The main sign indicative of respiratory arrest is the absence of movements in the chest during inspiration and expiration. In addition, other signs and symptoms that may be indicative of respiratory arrest are:

  • Unconsciousness;
  • Purple face;
  • Blue tongue and nails.
  • No air coming out of the nostrils;
  • Immobility.

It is important that in the presence of signs and symptoms indicative of respiratory arrest, supportive measures are quickly initiated, which usually involve the performance of artificial respiration, such as mouth-to-mouth or mouth-to-nose resuscitation, and contact with SAMU so that the most appropriate treatment can be initiated.

Main causes

Respiratory arrest can be a consequence of obstruction of the lower or upper airways, due to loss of muscle tone, which causes the tongue to move to the oropharynx and cause obstruction, or be due to the presence of blood, mucus, vomit or foreign body.

Furthermore, respiratory arrest may be a consequence of inhaling vapors or gases, adverse drug effects, nervous system diseases, such as stroke or tumor, or metabolic alterations, for example.

This situation can also happen when there are changes in the respiratory muscles due to diseases, such as myasthenia gravis, botulism or Guillain-Barré syndrome, for example.

What to do

To identify respiratory arrest, it is necessary to call the victim and check if the person is breathing, placing an ear next to the nose and mouth and looking towards the victim's chest.

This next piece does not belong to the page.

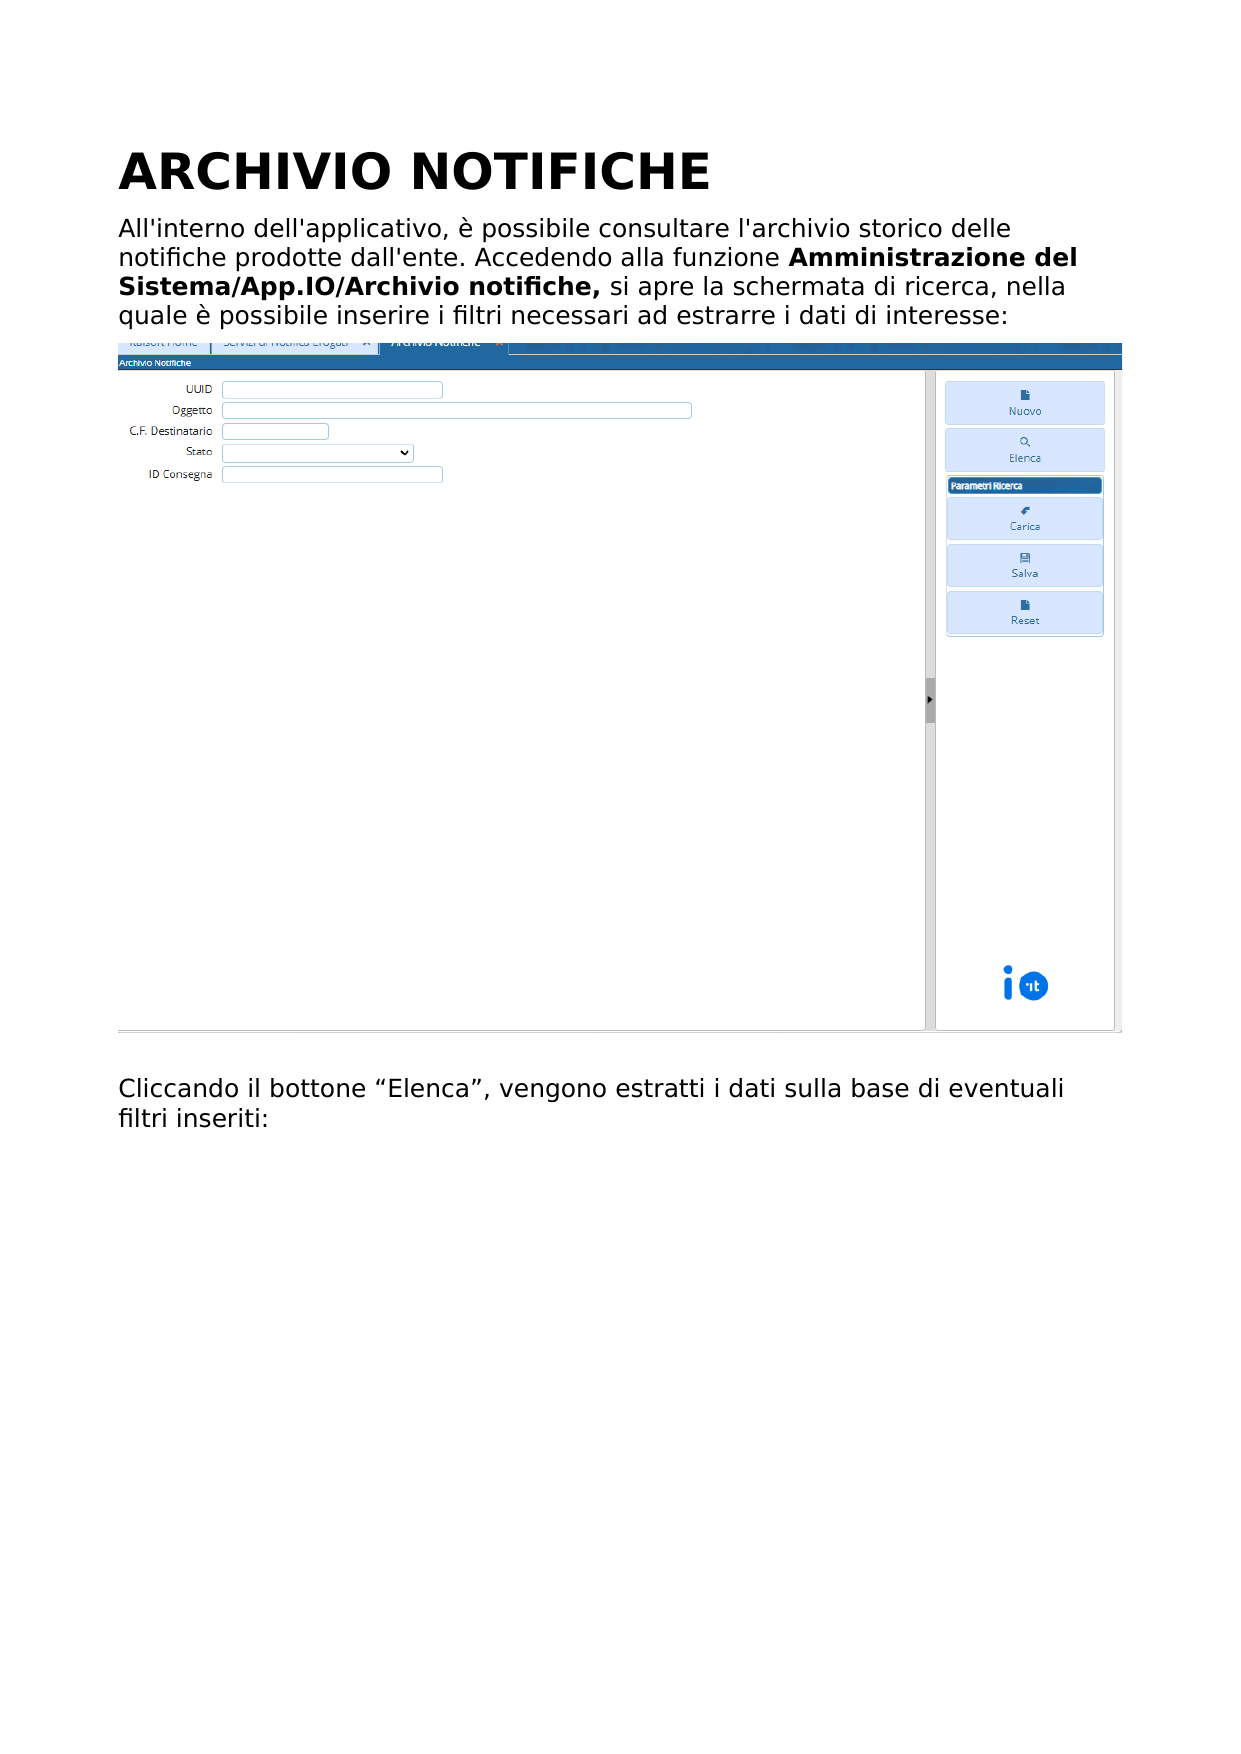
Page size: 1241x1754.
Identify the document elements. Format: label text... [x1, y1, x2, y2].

If you don't feel air coming out of your nose and mouth, you don't hear breathing and you don't see your chest moving, you should call medical help immediately and, if possible, start artificial respiration, which can be mouth-to-mouth or nose-to-mouth resuscitation, which is more suitable for children.

To perform mouth-to-mouth resuscitation, it is important to lay the person on their back, tilt their head, lift their chin, and cover the person's nostrils. Then, place your lips around the victim's lips, inhale naturally, and then blow the air into the person's mouth. See in more detail how to do mouth-to-mouth resuscitation.

In addition, after the team arrives or after the person arrives at the he alth service, more appropriate procedures can be initiated to reverse respiratory arrest, which may involve clearing the airways and performing mechanical ventilation.